EXCERPTED DATA ->
-- Opening Marker --
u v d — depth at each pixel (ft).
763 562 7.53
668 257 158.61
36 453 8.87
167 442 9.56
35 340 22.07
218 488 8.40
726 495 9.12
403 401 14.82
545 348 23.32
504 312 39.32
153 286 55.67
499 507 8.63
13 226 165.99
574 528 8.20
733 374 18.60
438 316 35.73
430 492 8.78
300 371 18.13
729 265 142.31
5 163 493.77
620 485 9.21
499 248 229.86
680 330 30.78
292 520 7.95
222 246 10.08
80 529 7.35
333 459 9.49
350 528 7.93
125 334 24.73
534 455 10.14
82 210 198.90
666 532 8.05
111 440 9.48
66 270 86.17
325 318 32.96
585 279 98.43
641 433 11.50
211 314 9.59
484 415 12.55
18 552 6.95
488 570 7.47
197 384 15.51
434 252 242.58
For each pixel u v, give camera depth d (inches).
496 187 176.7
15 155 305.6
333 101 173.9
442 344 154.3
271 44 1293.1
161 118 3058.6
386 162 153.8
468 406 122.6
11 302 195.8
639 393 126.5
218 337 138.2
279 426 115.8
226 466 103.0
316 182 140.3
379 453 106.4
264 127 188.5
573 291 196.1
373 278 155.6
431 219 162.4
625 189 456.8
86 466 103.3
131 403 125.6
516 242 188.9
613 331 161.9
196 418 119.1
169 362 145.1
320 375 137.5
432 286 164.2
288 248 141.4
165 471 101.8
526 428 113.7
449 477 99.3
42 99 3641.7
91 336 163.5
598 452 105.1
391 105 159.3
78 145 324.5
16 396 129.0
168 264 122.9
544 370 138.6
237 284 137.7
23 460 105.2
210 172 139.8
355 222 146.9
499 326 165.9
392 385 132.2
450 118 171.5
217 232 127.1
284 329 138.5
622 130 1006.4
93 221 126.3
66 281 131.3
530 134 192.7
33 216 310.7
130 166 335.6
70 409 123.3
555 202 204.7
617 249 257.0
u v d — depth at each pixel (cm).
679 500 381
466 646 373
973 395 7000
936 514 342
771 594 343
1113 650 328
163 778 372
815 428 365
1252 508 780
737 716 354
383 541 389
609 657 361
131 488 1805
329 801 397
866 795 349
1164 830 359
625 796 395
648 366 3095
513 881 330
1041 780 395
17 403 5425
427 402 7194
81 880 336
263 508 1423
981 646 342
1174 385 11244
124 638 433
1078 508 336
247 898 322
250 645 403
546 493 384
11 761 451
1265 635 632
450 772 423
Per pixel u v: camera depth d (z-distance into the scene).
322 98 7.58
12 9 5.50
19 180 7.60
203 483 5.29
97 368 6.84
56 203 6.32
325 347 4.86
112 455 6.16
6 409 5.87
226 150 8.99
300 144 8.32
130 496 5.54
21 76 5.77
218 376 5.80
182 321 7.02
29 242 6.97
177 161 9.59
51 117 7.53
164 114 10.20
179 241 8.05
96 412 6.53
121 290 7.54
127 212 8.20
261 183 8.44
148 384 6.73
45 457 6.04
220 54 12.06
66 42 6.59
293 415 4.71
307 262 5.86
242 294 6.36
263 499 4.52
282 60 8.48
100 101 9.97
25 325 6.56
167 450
-- Closing Marker --
ACTIVITY -> Return every record above. Copy each one exactly.

ANSWER SECTION ->
u v d — depth at each pixel (ft).
763 562 7.53
668 257 158.61
36 453 8.87
167 442 9.56
35 340 22.07
218 488 8.40
726 495 9.12
403 401 14.82
545 348 23.32
504 312 39.32
153 286 55.67
499 507 8.63
13 226 165.99
574 528 8.20
733 374 18.60
438 316 35.73
430 492 8.78
300 371 18.13
729 265 142.31
5 163 493.77
620 485 9.21
499 248 229.86
680 330 30.78
292 520 7.95
222 246 10.08
80 529 7.35
333 459 9.49
350 528 7.93
125 334 24.73
534 455 10.14
82 210 198.90
666 532 8.05
111 440 9.48
66 270 86.17
325 318 32.96
585 279 98.43
641 433 11.50
211 314 9.59
484 415 12.55
18 552 6.95
488 570 7.47
197 384 15.51
434 252 242.58
For each pixel u v, give camera depth d (inches).
496 187 176.7
15 155 305.6
333 101 173.9
442 344 154.3
271 44 1293.1
161 118 3058.6
386 162 153.8
468 406 122.6
11 302 195.8
639 393 126.5
218 337 138.2
279 426 115.8
226 466 103.0
316 182 140.3
379 453 106.4
264 127 188.5
573 291 196.1
373 278 155.6
431 219 162.4
625 189 456.8
86 466 103.3
131 403 125.6
516 242 188.9
613 331 161.9
196 418 119.1
169 362 145.1
320 375 137.5
432 286 164.2
288 248 141.4
165 471 101.8
526 428 113.7
449 477 99.3
42 99 3641.7
91 336 163.5
598 452 105.1
391 105 159.3
78 145 324.5
16 396 129.0
168 264 122.9
544 370 138.6
237 284 137.7
23 460 105.2
210 172 139.8
355 222 146.9
499 326 165.9
392 385 132.2
450 118 171.5
217 232 127.1
284 329 138.5
622 130 1006.4
93 221 126.3
66 281 131.3
530 134 192.7
33 216 310.7
130 166 335.6
70 409 123.3
555 202 204.7
617 249 257.0
u v d — depth at each pixel (cm).
679 500 381
466 646 373
973 395 7000
936 514 342
771 594 343
1113 650 328
163 778 372
815 428 365
1252 508 780
737 716 354
383 541 389
609 657 361
131 488 1805
329 801 397
866 795 349
1164 830 359
625 796 395
648 366 3095
513 881 330
1041 780 395
17 403 5425
427 402 7194
81 880 336
263 508 1423
981 646 342
1174 385 11244
124 638 433
1078 508 336
247 898 322
250 645 403
546 493 384
11 761 451
1265 635 632
450 772 423
Per pixel u v: camera depth d (z-distance into the scene).
322 98 7.58
12 9 5.50
19 180 7.60
203 483 5.29
97 368 6.84
56 203 6.32
325 347 4.86
112 455 6.16
6 409 5.87
226 150 8.99
300 144 8.32
130 496 5.54
21 76 5.77
218 376 5.80
182 321 7.02
29 242 6.97
177 161 9.59
51 117 7.53
164 114 10.20
179 241 8.05
96 412 6.53
121 290 7.54
127 212 8.20
261 183 8.44
148 384 6.73
45 457 6.04
220 54 12.06
66 42 6.59
293 415 4.71
307 262 5.86
242 294 6.36
263 499 4.52
282 60 8.48
100 101 9.97
25 325 6.56
167 450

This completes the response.